• **EXERCISE DESCRIPTION**
Write the next part of the article below on the practice-field rivalry between Zach Hodges and Cole Toner, starting right after its last sentence.

Segment Start: PASSAGE PROVIDED

After many battles, senior defensive end Zach Hodges and junior tackle Cole Toner’s face-offs are largely mental.
After many battles, senior defensive end Zach Hodges and junior tackle Cole Toner’s face-offs are largely mental.
By Jacob D. H. Feldman, Crimson Staff Writer

Defensive end Zach Hodges shifts his foot slightly.

No fan would notice it. Hodges’ unique blend of size and speed is easier to focus on. His team-record numbers are far more noticeable too, as is the pile of awards he has already racked up heading into his senior season.

But junior tackle Cole Toner notices. He has to.

For the last month, the two have re-engaged in their raw competition. Theirs is the type of battle at the soul of football, but also the kind you might easily miss.

Hodges’ job is to get to the quarterback. Toner’s job is to stop him. Want to know what happens when an unstoppable force meets an immovable object? Watch.

“That’s a tremendous matchup every time,” Harvard coach Tim Murphy said. “It’s one guy wins one play, one guy wins the next.”

It was not always that way, though.

Toner said that coming in as a freshman, facing Hodges and then-fifth-year senior John Lyon was intimidating. The 295-pound tackle admitted he once appreciated plays in which he did not have to block the tenacious ends, but not anymore.

Now, he is upset Hodges is getting more snaps at linebacker because it means fewer battles. Each snap he now gets against Hodges is that much more intense.

Typical is thrown out of the picture when the two line up against each other. Normally, defensive linemen do not attempt to shed their blocks—grabbing the offensive linemen and pulling them into the defender’s ‘hip pocket’—during preseason practice, but Hodges said “to heck with that” at the beginning of this training camp.

Hodges gained an edge on Toner with the aggressive tactic, but the offensive lineman quickly adjusted, Hodges said, slightly changing his technique to regain the upper hand.

Hodges responded by shifting his feet and aligning differently, and the two have gone back and forth and back and forth, pushing and pulling, ever since.

“It gets really deep down into AP-level stuff, as me and my coach call it,” Hodges said. “It’s more mental now with me and Tone.... I flip my foot a certain way in the way I lock him out, and it may trip him up for a week and then he figures something out to do against it and then I’m figuring some other wrench to throw his way.”

“It’s become a fun mind game of just dueling,” he added.

Toner said their competition puts a lot of stress on their relationship, especially on days when the players cannot wear pads as protection. Recognizing their value to the team, Hodges and Toner now remind each other each day that they need to stay healthy—that they don’t want to hurt each other.

Close combat has fostered deep understanding.

“You can see the ethic of a man in his eyes when he has to stand up in front of you and he has to go face-to-face with you,” Hodges said.

Appreciation has come, too.

Segment End: PASSAGE PROVIDED
Segment Start: DATA SUPPLIED

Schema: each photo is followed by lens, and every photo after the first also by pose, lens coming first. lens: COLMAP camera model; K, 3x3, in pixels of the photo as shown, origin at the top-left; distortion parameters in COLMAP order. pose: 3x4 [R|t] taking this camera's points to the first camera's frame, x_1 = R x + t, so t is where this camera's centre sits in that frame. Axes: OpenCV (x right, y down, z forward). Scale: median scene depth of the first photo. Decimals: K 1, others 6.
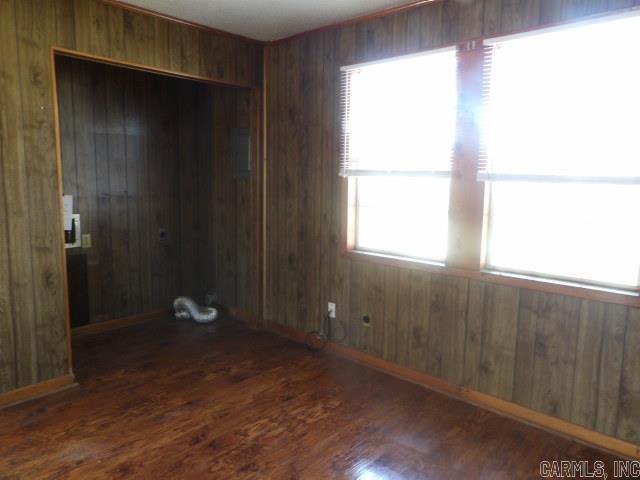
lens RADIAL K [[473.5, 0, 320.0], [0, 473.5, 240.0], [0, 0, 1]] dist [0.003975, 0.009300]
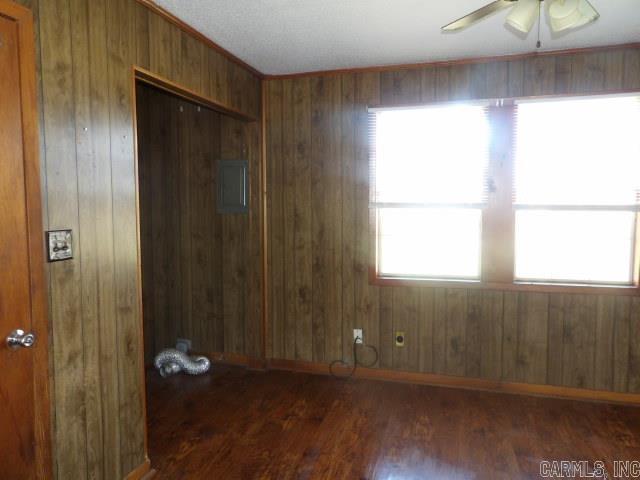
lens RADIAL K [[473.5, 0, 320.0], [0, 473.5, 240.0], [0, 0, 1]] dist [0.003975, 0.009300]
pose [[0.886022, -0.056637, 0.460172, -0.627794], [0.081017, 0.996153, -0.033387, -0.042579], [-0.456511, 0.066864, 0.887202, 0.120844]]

Segment End: DATA SUPPLIED
Segment Start: DATA SUPPLIED

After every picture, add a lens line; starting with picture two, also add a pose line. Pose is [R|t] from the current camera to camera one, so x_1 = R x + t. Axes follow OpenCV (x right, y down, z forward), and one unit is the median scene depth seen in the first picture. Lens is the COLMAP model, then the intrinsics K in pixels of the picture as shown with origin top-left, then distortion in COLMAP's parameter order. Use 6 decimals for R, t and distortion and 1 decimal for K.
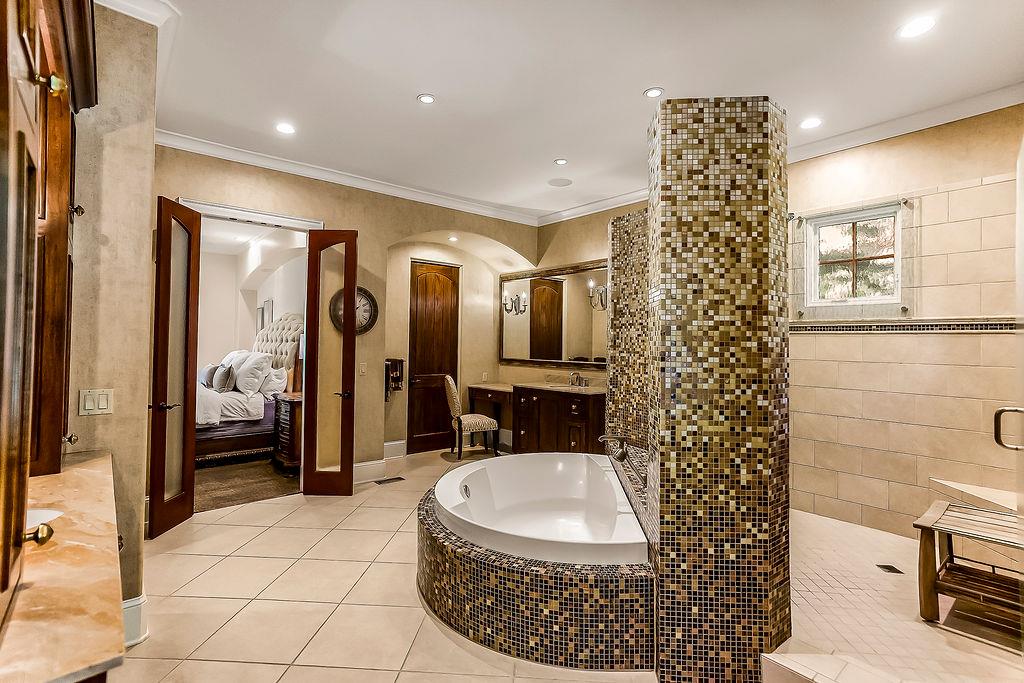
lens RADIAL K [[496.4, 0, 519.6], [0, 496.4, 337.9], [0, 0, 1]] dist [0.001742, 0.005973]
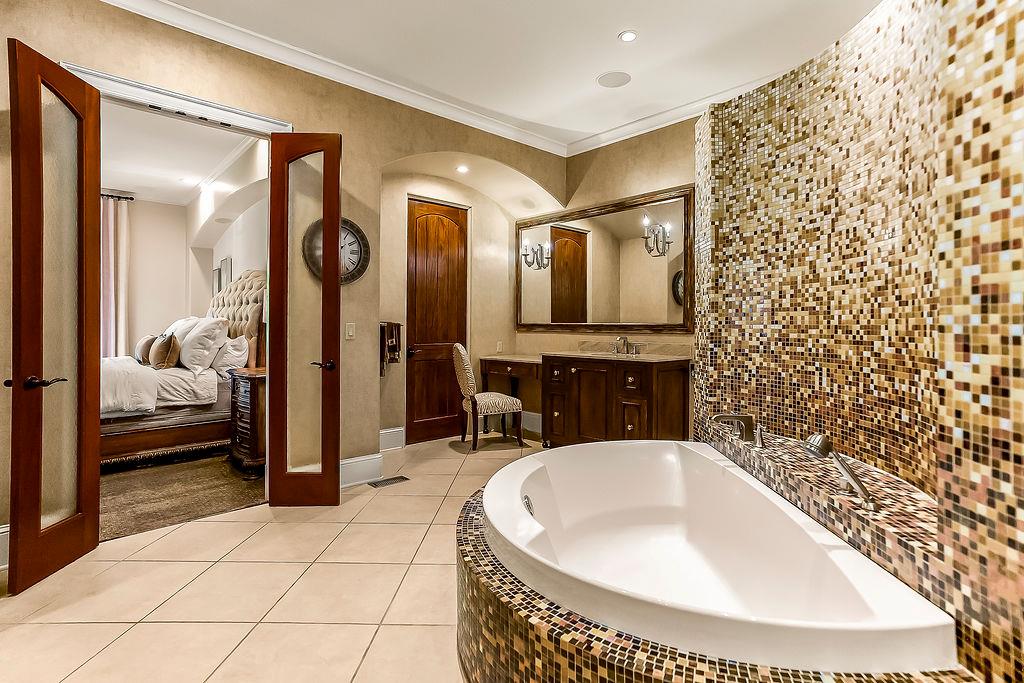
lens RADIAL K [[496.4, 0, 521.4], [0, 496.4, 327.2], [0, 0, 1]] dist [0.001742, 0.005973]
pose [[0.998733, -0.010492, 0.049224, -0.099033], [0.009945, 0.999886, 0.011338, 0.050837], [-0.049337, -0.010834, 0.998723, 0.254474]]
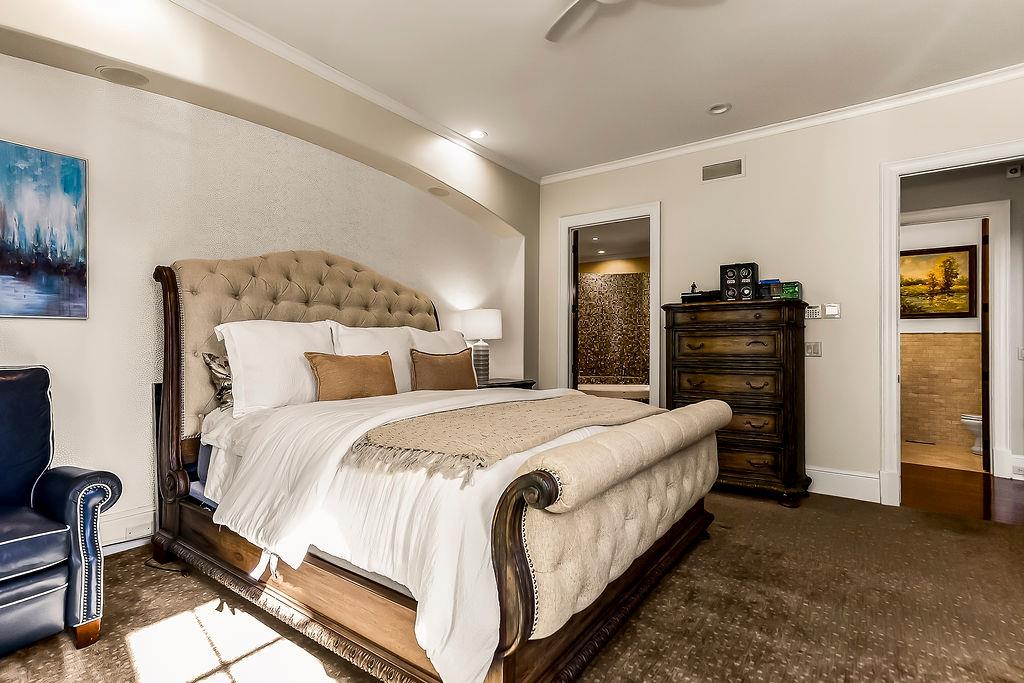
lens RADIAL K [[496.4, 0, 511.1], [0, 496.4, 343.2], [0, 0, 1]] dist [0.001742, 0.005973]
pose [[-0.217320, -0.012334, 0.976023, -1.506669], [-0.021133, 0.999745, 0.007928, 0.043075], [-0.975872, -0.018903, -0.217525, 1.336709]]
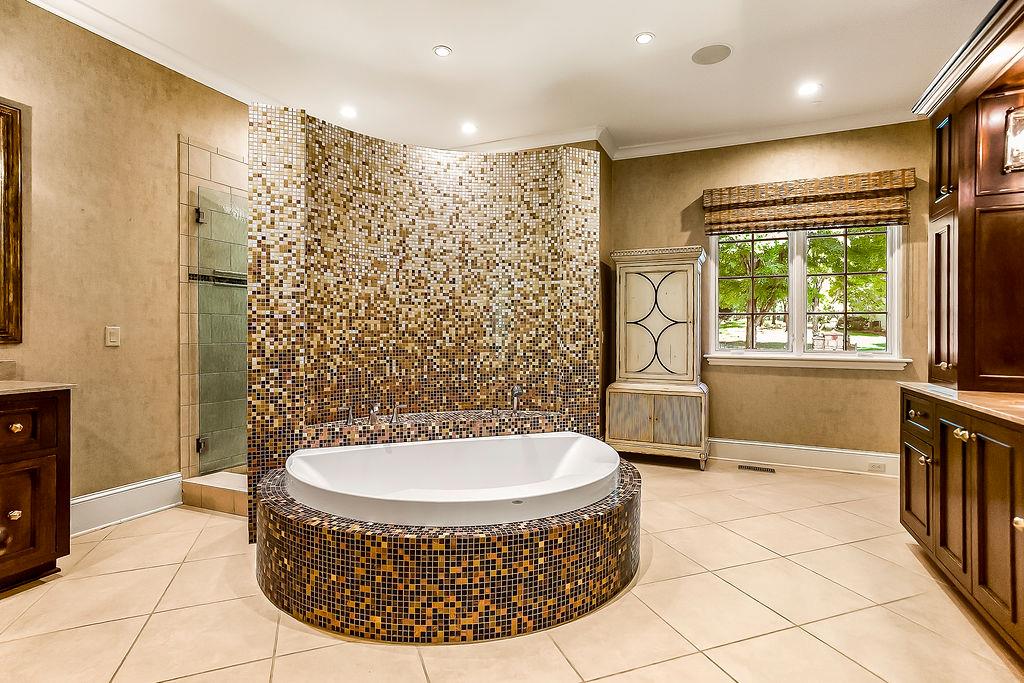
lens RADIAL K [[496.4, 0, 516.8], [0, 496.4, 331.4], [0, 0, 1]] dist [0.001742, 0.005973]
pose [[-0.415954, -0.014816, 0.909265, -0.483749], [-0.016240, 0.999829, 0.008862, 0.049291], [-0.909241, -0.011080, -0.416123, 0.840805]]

Segment End: DATA SUPPLIED

• **EXERCISE OUTPUT**
“[Toner] comes to fight,” Hodges said. “I respect anyone with that kind of work ethic.”

Coaches limit Hodges’ reps against other linemen for fear of injury and embarrassment, but letting him go against Toner benefits both.

Watching from a couple spots down the line, senior center Nick Easton has seen the two improve through competition. He himself benefitted from facing current Indianapolis Colt Nnamdi Obukwelu ’14 and is now one of the team’s most NFL-ready players, along with Hodges.

Toner has NFL ambitions too, if he is able to stay healthy and improve over the next two years. Holding his own against Hodges one-on-one while watching other teams struggle to double and triple-team the end gives Toner confidence about his future.

The pair’s struggle is made more compelling by their opposing personalities.

Hodges, raised in Charlotte, N.C., and Atlanta, Ga., “has a really fierce demeanor that obviously all the great defensive football players really have,” Murphy said.

Toner, meanwhile, from an Indiana town of 50,000 “is very laid back,” his coach said. “He’s not terribly demonstrative.”

Contradictory demands of offensive and defensive linemen make that dichotomy common, Murphy said.

“I think there’s a lot more technique involved in playing the offensive line, where you are running a set play every time,” he said. “The defensive mentality of just turning it loose doesn’t always facilitate great offensive line play. It’s a combination of culture, personalities, and just the nature of offense versus defense.”

Toner and Hodges represent that conflict. They stand in for two cultures, two styles, two sides of a football team. Yet, they stand just inches apart before the snap, and they share a common mission. They push each other, but they also push each other. Each wants to get better. Each wants to win.

Hodges is clear about his motivation.

“I believe perfection is possible,” he said. “And I think that’s really the only thing worth striving for.”

Before Hodges gets there, though, he has to get by Toner.